The newly produced 16-mm film Atom Spirit explores the increased interconnectedness of advanced technology and nature within the age of the Anthropocene. The film is set in Trinidad and Tobago, in an edenic landscape that serves as a nexus point where desire, ecology and queerness intersect. The main protagonist, an evolutionary geneticist, is played by the actress Valentijn de Hingh. Faced with the imminent threat of mass extinction, this geneticist is collecting DNA from all forms of life, in order to create a cryogenically frozen Ark. We follow her through dense foliage and secluded lagoons, to antiquated labs and illegal, underground LGBTQ communities. Atom Spirit is a film that reconceptualises our relationships with the environment, non-human animals and each other. Shedding scientific taxonomies and building queer ecologies in their stead, the film considers the possibility and necessity for new means of being in the world.

Gonda (2012)

This film is based on the fairly unknown drama Ideal from 1934, written by the Russian-American author Ayn Rand (1905-1982). Rand inspired leaders such as Margaret Thatcher and Ronald Reagan. Many of her ideas are manifested in today’s globalized capitalism, a system plagued by recurrent financial crises, and which can be blamed for disastrous environmental consequences – but outside which it has become difficult to even imagine our existence.

Medea (2013)

Mayers film Medea takes its starting point from Pier Paolo Pasolini’s Medea of 1969. The ancient legend of Medea contrasts two worlds which are no longer compatible with one another – the old archaic world of Medea and the rational modern world of Jason.
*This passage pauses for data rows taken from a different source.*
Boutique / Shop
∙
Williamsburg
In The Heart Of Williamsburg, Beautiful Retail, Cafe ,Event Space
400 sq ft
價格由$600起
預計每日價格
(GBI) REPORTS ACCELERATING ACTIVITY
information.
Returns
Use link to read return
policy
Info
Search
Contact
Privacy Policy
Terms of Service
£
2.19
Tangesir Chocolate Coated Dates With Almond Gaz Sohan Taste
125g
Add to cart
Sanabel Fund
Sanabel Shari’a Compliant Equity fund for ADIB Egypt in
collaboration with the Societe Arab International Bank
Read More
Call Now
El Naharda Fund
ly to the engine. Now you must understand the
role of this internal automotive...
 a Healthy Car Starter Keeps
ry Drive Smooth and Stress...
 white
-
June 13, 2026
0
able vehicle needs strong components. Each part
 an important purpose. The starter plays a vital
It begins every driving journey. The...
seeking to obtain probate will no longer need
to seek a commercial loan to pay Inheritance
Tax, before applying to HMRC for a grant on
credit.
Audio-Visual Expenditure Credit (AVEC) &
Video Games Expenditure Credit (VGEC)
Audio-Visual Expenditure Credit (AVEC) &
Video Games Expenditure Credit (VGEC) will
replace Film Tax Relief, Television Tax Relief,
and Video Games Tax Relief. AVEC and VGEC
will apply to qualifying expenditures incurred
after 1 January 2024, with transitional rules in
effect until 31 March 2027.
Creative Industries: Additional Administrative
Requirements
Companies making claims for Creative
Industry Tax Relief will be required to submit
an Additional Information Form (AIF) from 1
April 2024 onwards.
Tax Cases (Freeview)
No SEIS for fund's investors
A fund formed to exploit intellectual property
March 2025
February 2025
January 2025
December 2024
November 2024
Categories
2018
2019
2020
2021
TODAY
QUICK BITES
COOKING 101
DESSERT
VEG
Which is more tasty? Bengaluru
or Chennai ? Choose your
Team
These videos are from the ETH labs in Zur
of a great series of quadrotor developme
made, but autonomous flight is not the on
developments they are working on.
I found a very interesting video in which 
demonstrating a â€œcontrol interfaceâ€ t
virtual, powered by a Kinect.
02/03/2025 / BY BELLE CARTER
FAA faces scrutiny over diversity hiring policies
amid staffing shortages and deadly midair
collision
Pasolini set Medea as a critique of western consumer society. Ursula Mayer has brought Pasoloni’s approach up to date by casting actress JD Samson in the role of Medea, a contemporary icon of Queerness and pop culture. The filmed scenes are repeatedly interrupted by short documentary insertions, which show extracts from the current unrest in the Arab region. Authenticity and fiction thus stands in relation to one another.